Les feux de camp monstres où les numéros se produisent sur une estrade sont très bien réussis. Il y a des orchestres tziganes avec des danses en costumes magnifiques. C'est merveilleux. L'autre jour, ouverture du camp dans une arène très ventée où nous avons gelé pendant 2h30 avant le défilé devant B.P. et le régent Horthy. Le défilé avec profusion de drapeaux fut assez joli. Charge impressionnante à la fin. B.P. se fait vieux."

 

Lettre de Pierre du 8 août 1933

"Hier corvée : thé à l'ambassade de France avec 60 garçons du camp. Spectacle comique : ces soixante boy-scouts bai-sant la main de l'ambassadrice. Pauvre Madame !
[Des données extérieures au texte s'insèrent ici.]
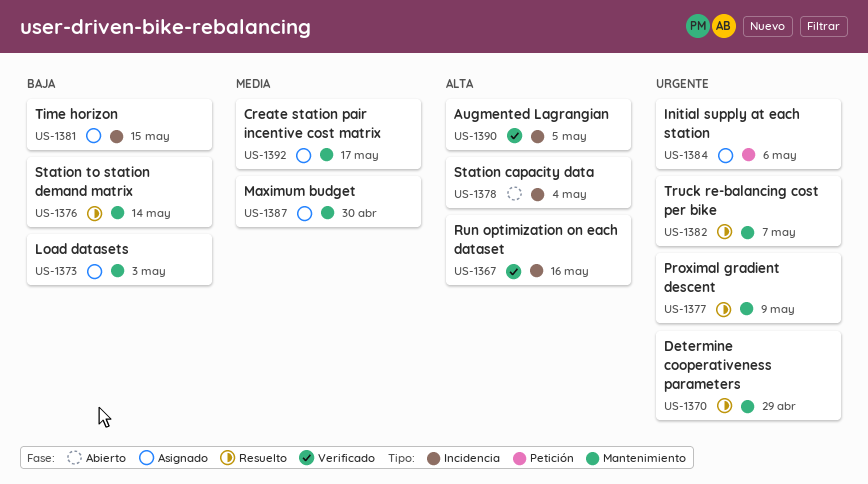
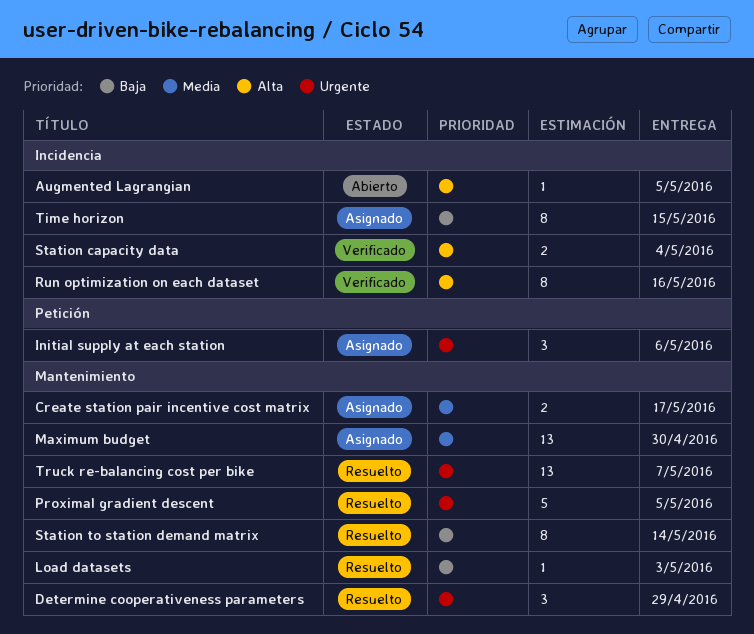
Augmented Lagrangian, status: Verificado -> Abierto
Load datasets, status: Asignado -> Resuelto
Proximal gradient descent, due: May 9 -> May 5
Station capacity data, status: Abierto -> Verificado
Hier soir grand feu de camp, en présence du régent Horthy. Ce fut beaucoup moins bien que les autres feux de camp. Trop guindé. Les Français ont donné de jolies danses bretonnes en costume (EDF) et des chants bien enlevés par une chorale interfédérale dirigée par Chailley de l'Alauda. Il manquait les admirables danses hongroises dont nous avons des spécimens chaque fois plus beaux à chaque feu de camp. Quels costumes ! Aujourd'hui Oncle Bob (Robert Laffite qui dirigeait le camp français) est parti pour la journée ...
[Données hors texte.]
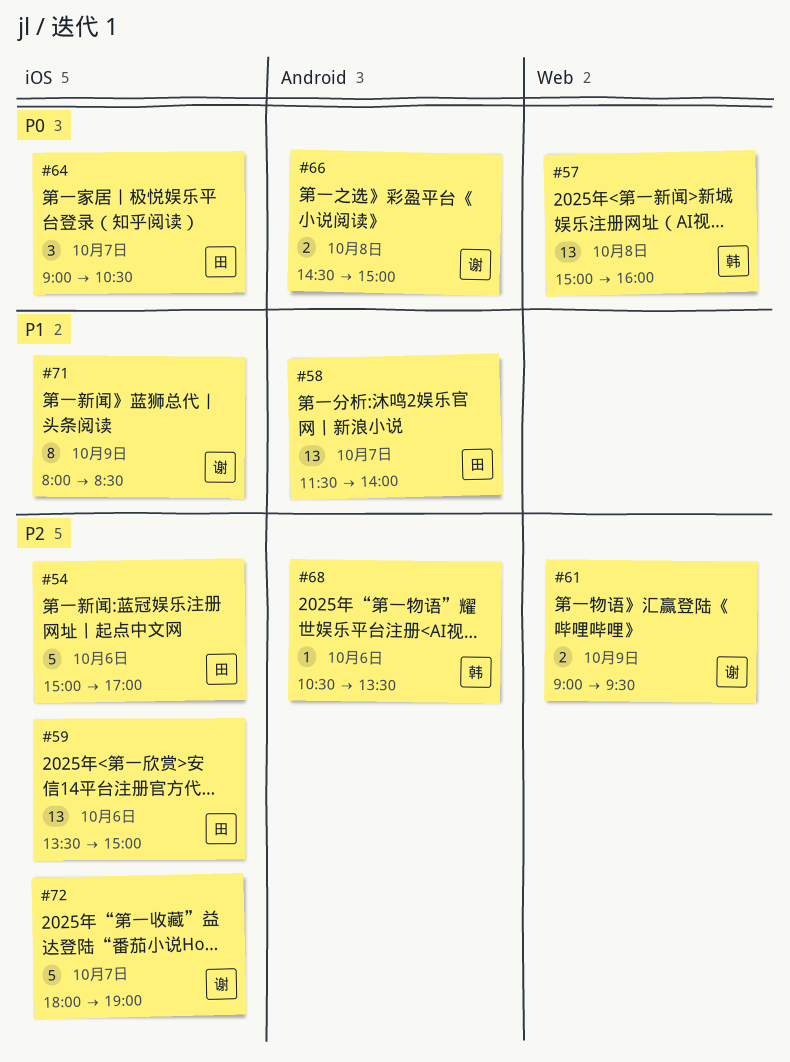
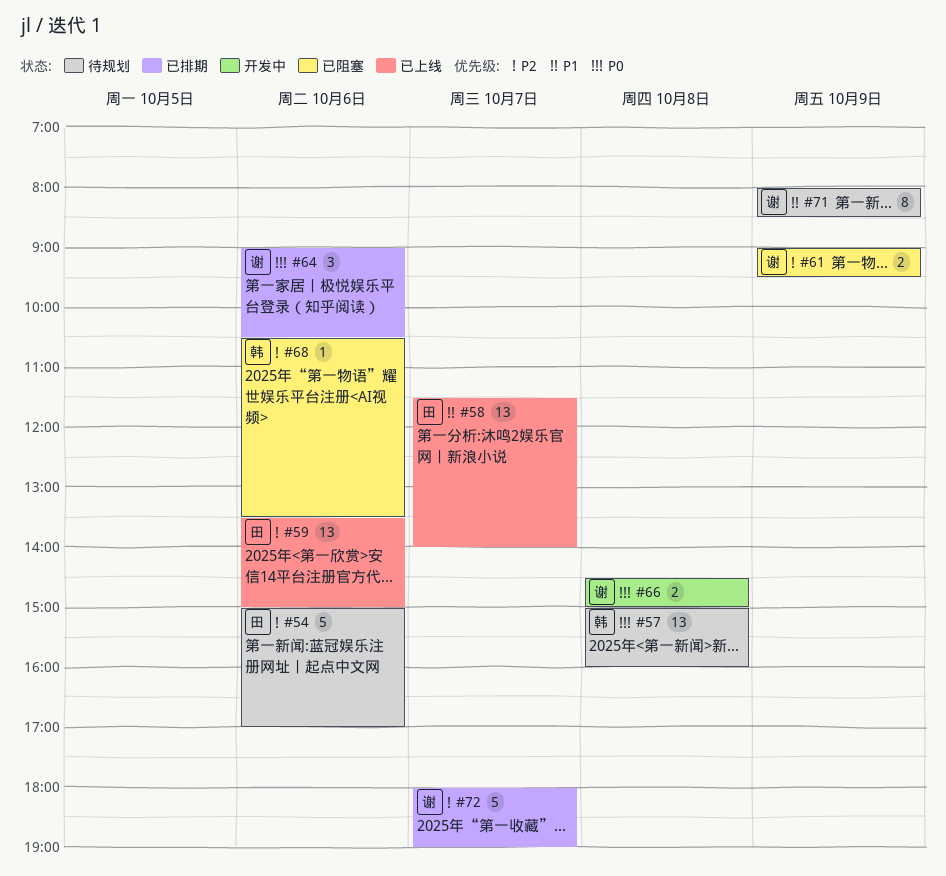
#64, owner: 田 -> 谢
#64, day: Oct 7 -> Oct 6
Comme j'étais de service, je me suis retrouvé du même coup chef du camp français. Je pensais que tout irait calmement. Or, à 9 h ce matin, on m'apprend que le régent Horthy visiterait le camp français dans une demi-heure. Branle-bas. Je crois l'avoir honorablement reçu. C'était très drôle. J'ai présenté les trois chefs de camp et nous avons commencé le petit tour. Les grosses huiles SDF râlaient de ne pas avoir été au premier plan...... Il y a un gros public dans le camp. Tout le monde se dirige vers la mosquée qui est vraiment d'un bien joli effet. La croix monumentale des SDF, bien qu'illuminée la nuit, intéresse moins le public."